:: Dataset records ::

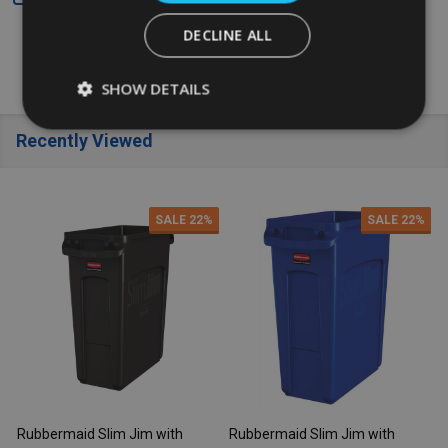
DECLINE ALL
SHOW DETAILS
Recently Viewed
SALE
22%
SALE
22%
Rubbermaid Slim Jim with
Rubbermaid Slim Jim with
R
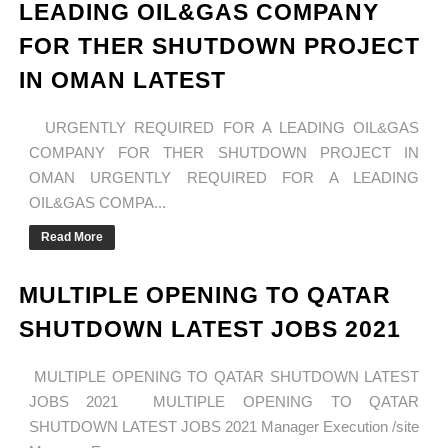
LEADING OIL&GAS COMPANY
FOR THER SHUTDOWN PROJECT
IN OMAN LATEST
URGENTLY REQUIRED FOR A LEADING OIL&GAS
COMPANY FOR THER SHUTDOWN PROJECT IN
OMAN URGENTLY REQUIRED FOR A LEADING
OIL&GAS COMPA...
Read More
MULTIPLE OPENING TO QATAR
SHUTDOWN LATEST JOBS 2021
MULTIPLE OPENING TO QATAR SHUTDOWN LATEST
JOBS 2021 MULTIPLE OPENING TO QATAR
SHUTDOWN LATEST JOBS 2021 Manager Execution /site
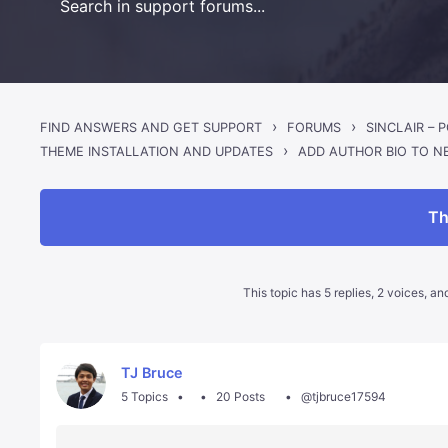
›
›
FIND ANSWERS AND GET SUPPORT
FORUMS
›
ADD AUTHOR BIO TO N
THEME INSTALLATION AND UPDATES
Th
This topic has 5 replies, 2 voices, a
TJ Bruce
5 Topics
20 Posts
@tjbruce17594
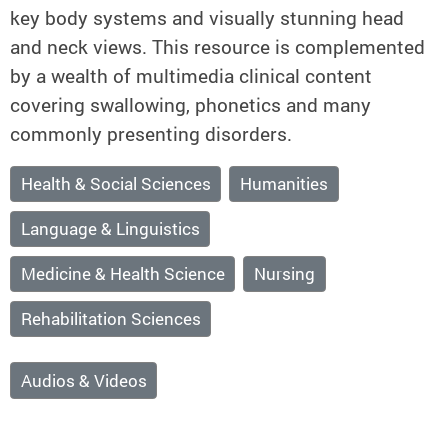
key body systems and visually stunning head
and neck views. This resource is complemented
by a wealth of multimedia clinical content
covering swallowing, phonetics and many
commonly presenting disorders.
Health & Social Sciences
Humanities
Language & Linguistics
Medicine & Health Science
Nursing
Rehabilitation Sciences
Audios & Videos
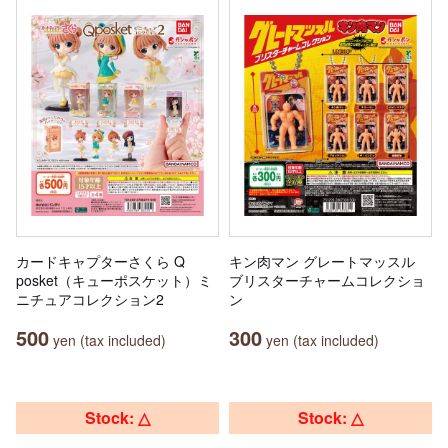
カードキャプターさくら Q
キン肉マン グレートマッスル
posket（キューポスケット）ミ
ブリスターチャームコレクショ
ニチュアコレクション2
ン
500
300
yen (tax included)
yen (tax included)
Stock: △
Stock: △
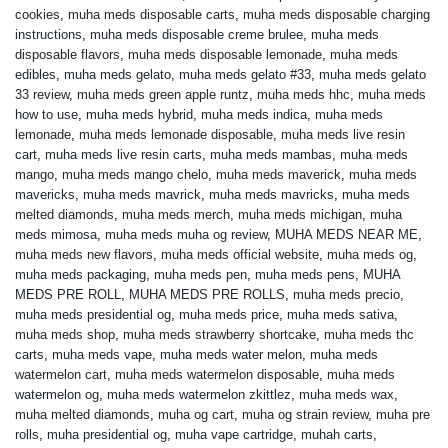
cookies
,
muha meds disposable carts
,
muha meds disposable charging
instructions
,
muha meds disposable creme brulee
,
muha meds
disposable flavors
,
muha meds disposable lemonade
,
muha meds
edibles
,
muha meds gelato
,
muha meds gelato #33
,
muha meds gelato
33 review
,
muha meds green apple runtz
,
muha meds hhc
,
muha meds
how to use
,
muha meds hybrid
,
muha meds indica
,
muha meds
lemonade
,
muha meds lemonade disposable
,
muha meds live resin
cart
,
muha meds live resin carts
,
muha meds mambas
,
muha meds
mango
,
muha meds mango chelo
,
muha meds maverick
,
muha meds
mavericks
,
muha meds mavrick
,
muha meds mavricks
,
muha meds
melted diamonds
,
muha meds merch
,
muha meds michigan
,
muha
meds mimosa
,
muha meds muha og review
,
MUHA MEDS NEAR ME
,
muha meds new flavors
,
muha meds official website
,
muha meds og
,
muha meds packaging
,
muha meds pen
,
muha meds pens
,
MUHA
MEDS PRE ROLL
,
MUHA MEDS PRE ROLLS
,
muha meds precio
,
muha meds presidential og
,
muha meds price
,
muha meds sativa
,
muha meds shop
,
muha meds strawberry shortcake
,
muha meds thc
carts
,
muha meds vape
,
muha meds water melon
,
muha meds
watermelon cart
,
muha meds watermelon disposable
,
muha meds
watermelon og
,
muha meds watermelon zkittlez
,
muha meds wax
,
muha melted diamonds
,
muha og cart
,
muha og strain review
,
muha pre
rolls
,
muha presidential og
,
muha vape cartridge
,
muhah carts
,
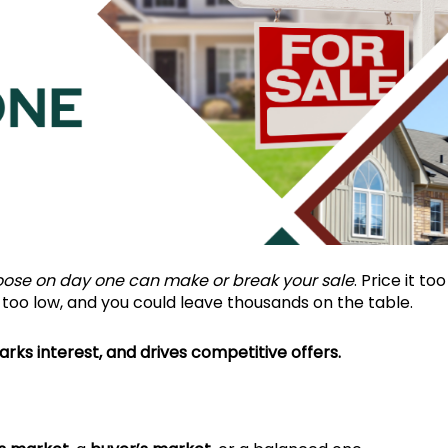
oose on day one can make or break your sale
. Price it too
t too low, and you could leave thousands on the table.
arks interest, and drives competitive offers.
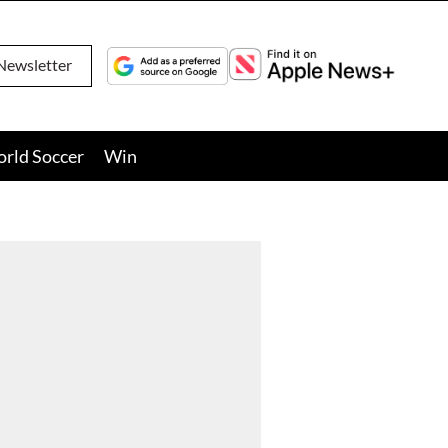
Newsletter
orld Soccer
Win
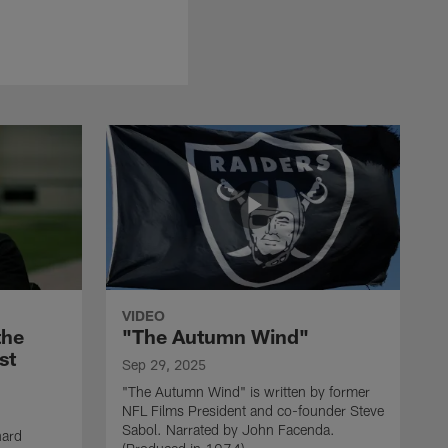
VIDEO
the
"The Autumn Wind"
st
Sep 29, 2025
"The Autumn Wind" is written by former
NFL Films President and co-founder Steve
Sabol. Narrated by John Facenda.
nard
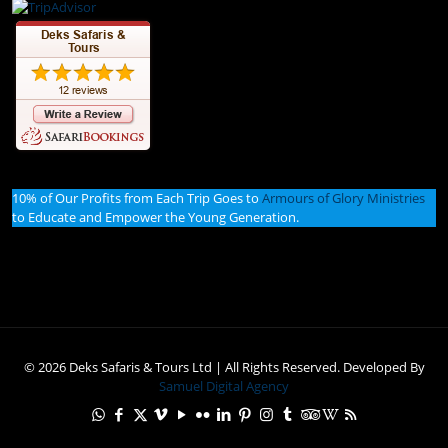
10% of Our Profits from Each Trip Goes to
Armours of Glory Ministries
to Educate and Empower the Young Generation.
© 2026 Deks Safaris & Tours Ltd | All Rights Reserved. Developed By
Samuel Digital Agency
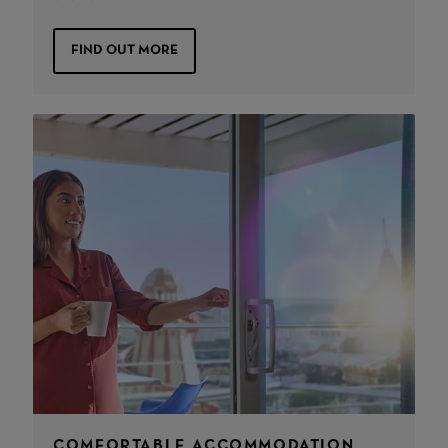
FIND OUT MORE
COMFORTABLE ACCOMMODATION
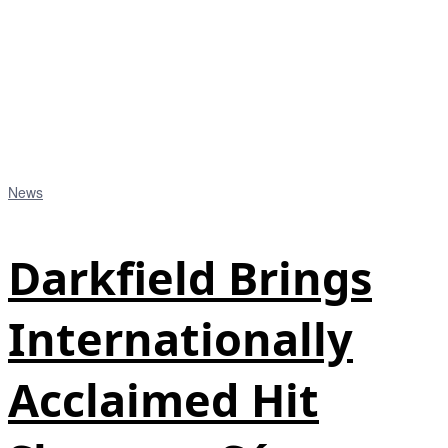
News
Darkfield Brings
Internationally
Acclaimed Hit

:::

__The problem__. Your reply should be one number: the count of lines above that hold the word "carts".

__Exercise output__. 4